• Your goal: Reproduce the lines below word for word, leaving out the pictures.

• Material supplied:
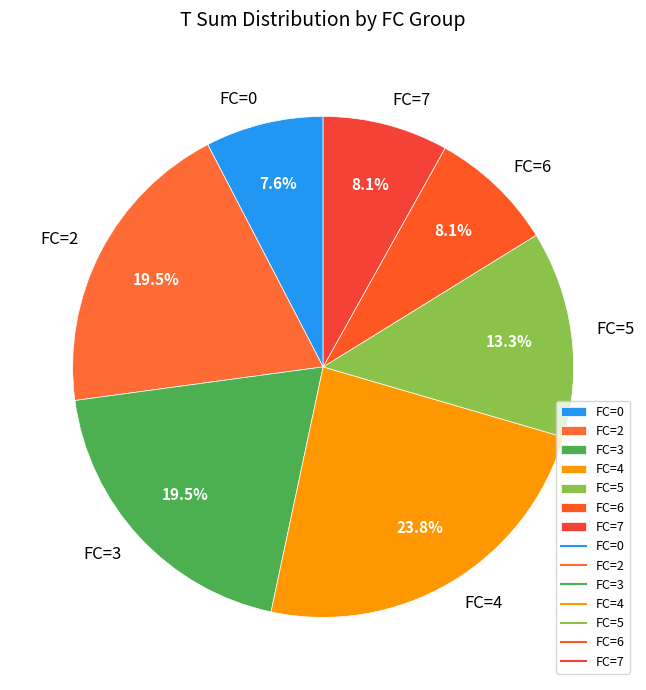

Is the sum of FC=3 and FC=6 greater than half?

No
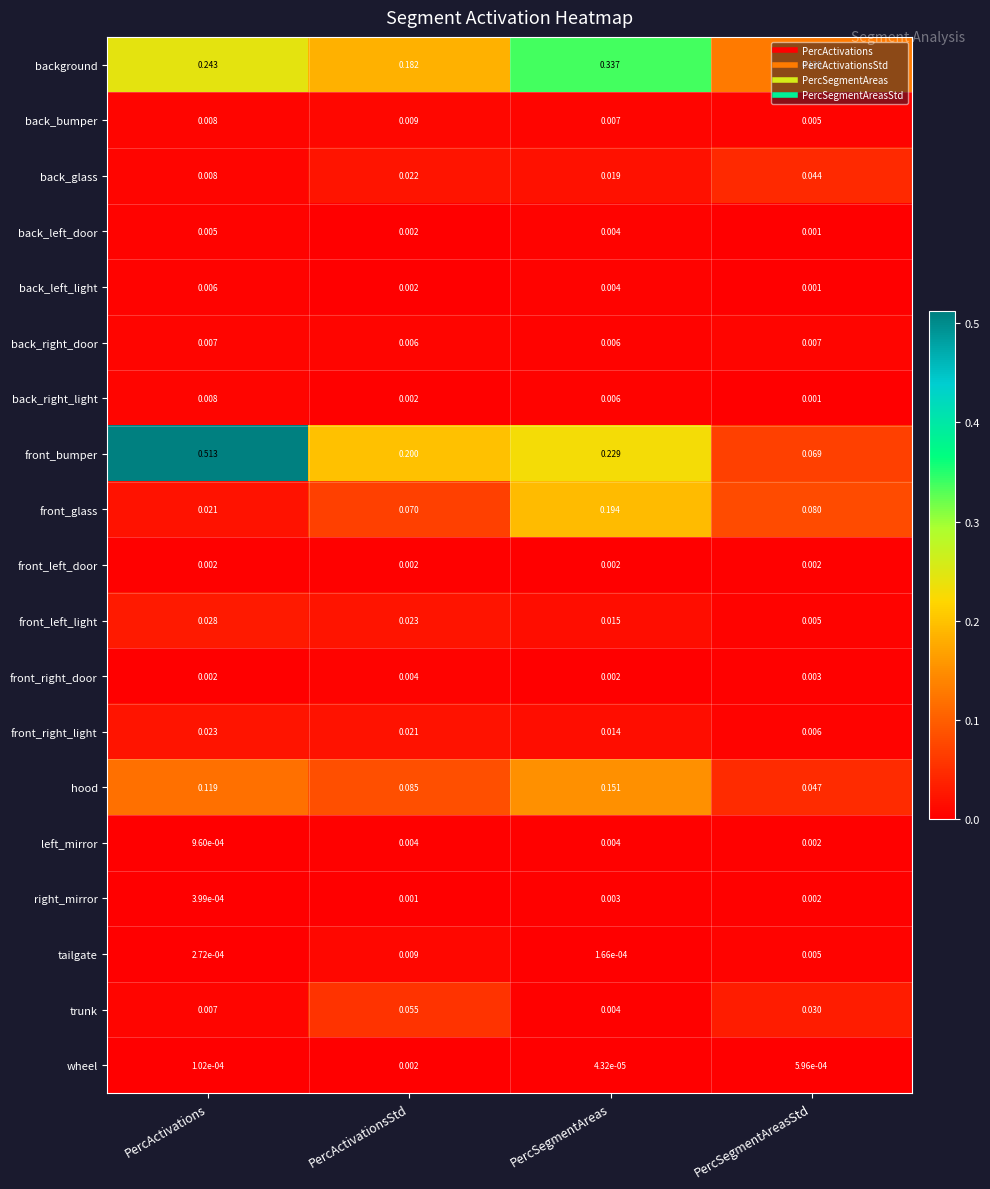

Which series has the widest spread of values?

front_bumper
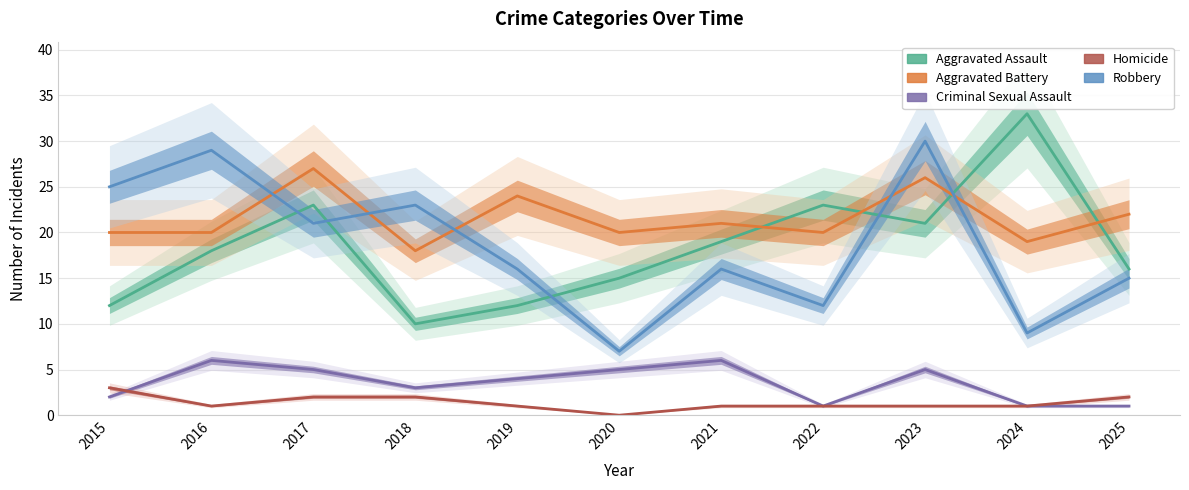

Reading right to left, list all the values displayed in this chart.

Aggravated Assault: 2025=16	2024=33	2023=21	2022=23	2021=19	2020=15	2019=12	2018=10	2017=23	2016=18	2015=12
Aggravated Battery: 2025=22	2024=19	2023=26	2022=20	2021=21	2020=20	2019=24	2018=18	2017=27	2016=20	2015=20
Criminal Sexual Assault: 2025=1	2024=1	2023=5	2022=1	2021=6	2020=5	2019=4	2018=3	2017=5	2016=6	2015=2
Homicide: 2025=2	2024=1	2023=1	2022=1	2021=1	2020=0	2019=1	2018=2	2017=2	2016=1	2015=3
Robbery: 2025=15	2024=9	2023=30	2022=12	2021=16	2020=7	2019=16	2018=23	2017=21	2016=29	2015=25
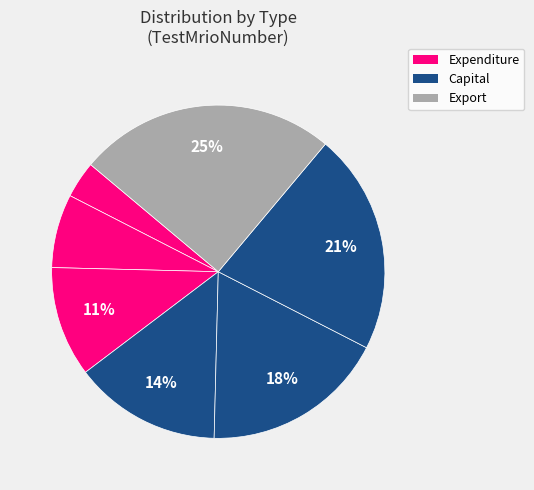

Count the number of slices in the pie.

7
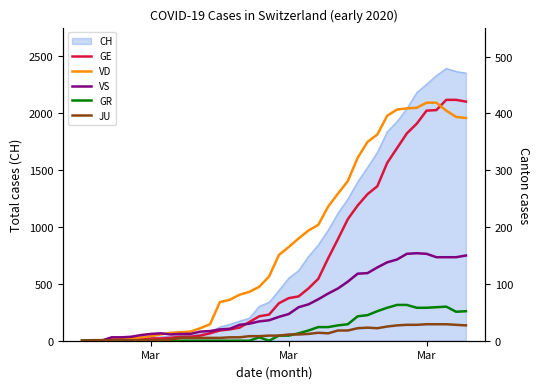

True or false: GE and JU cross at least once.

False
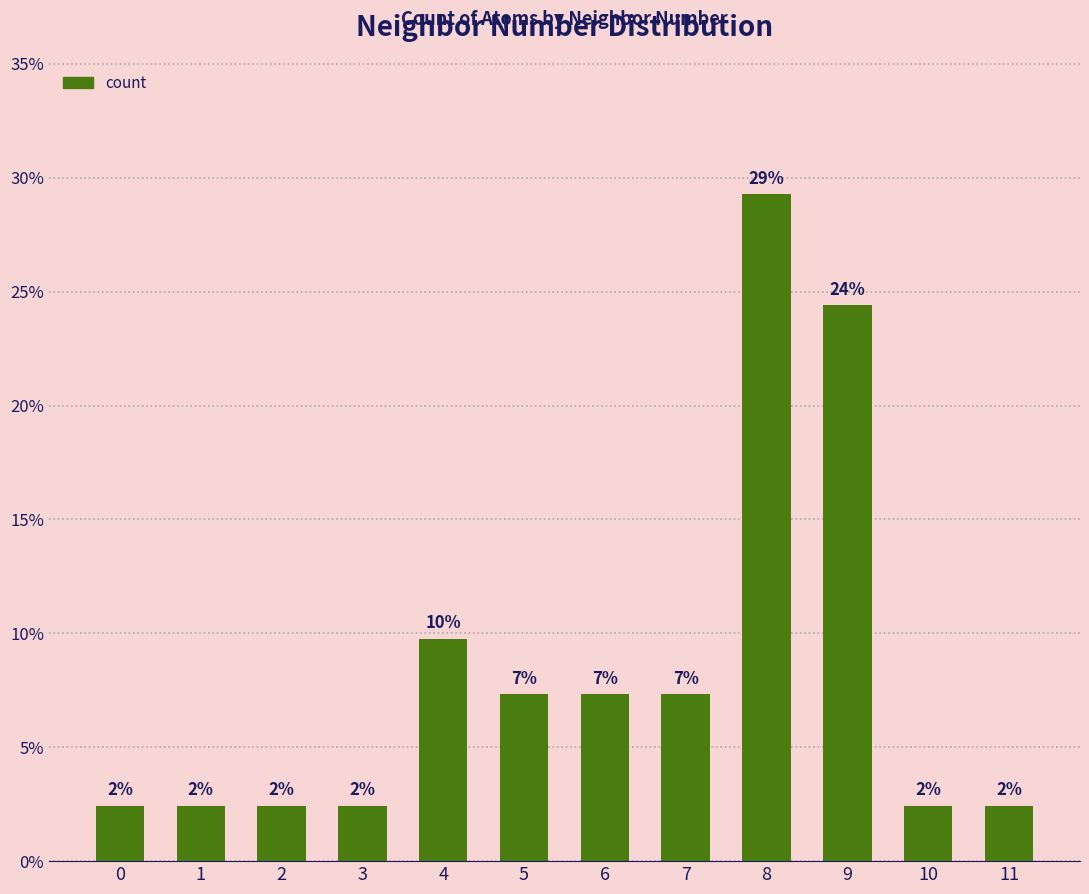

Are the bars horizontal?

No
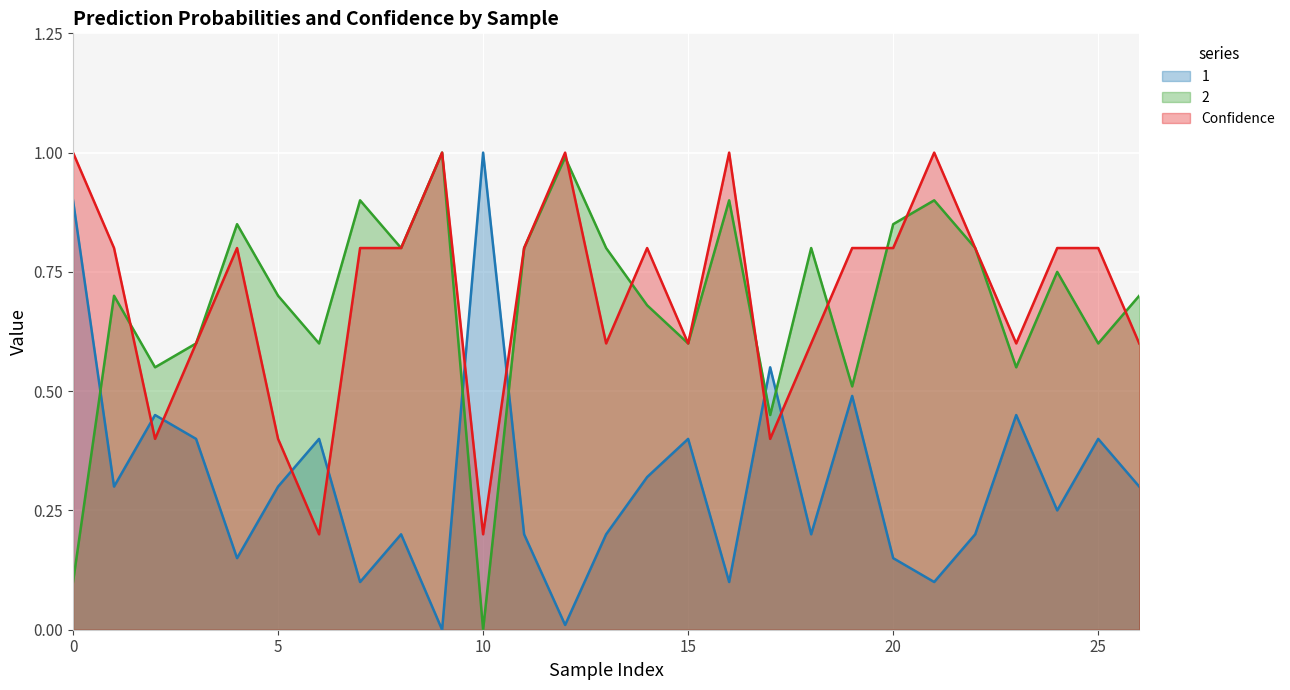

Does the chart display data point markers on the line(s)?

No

• Result for this exercise:
Is the sum of FC=3 and FC=6 greater than half?

No

Which series has the widest spread of values?

front_bumper

Reading right to left, list all the values displayed in this chart.

Aggravated Assault: 2025=16	2024=33	2023=21	2022=23	2021=19	2020=15	2019=12	2018=10	2017=23	2016=18	2015=12
Aggravated Battery: 2025=22	2024=19	2023=26	2022=20	2021=21	2020=20	2019=24	2018=18	2017=27	2016=20	2015=20
Criminal Sexual Assault: 2025=1	2024=1	2023=5	2022=1	2021=6	2020=5	2019=4	2018=3	2017=5	2016=6	2015=2
Homicide: 2025=2	2024=1	2023=1	2022=1	2021=1	2020=0	2019=1	2018=2	2017=2	2016=1	2015=3
Robbery: 2025=15	2024=9	2023=30	2022=12	2021=16	2020=7	2019=16	2018=23	2017=21	2016=29	2015=25

Count the number of slices in the pie.

7

True or false: GE and JU cross at least once.

False

Are the bars horizontal?

No

Does the chart display data point markers on the line(s)?

No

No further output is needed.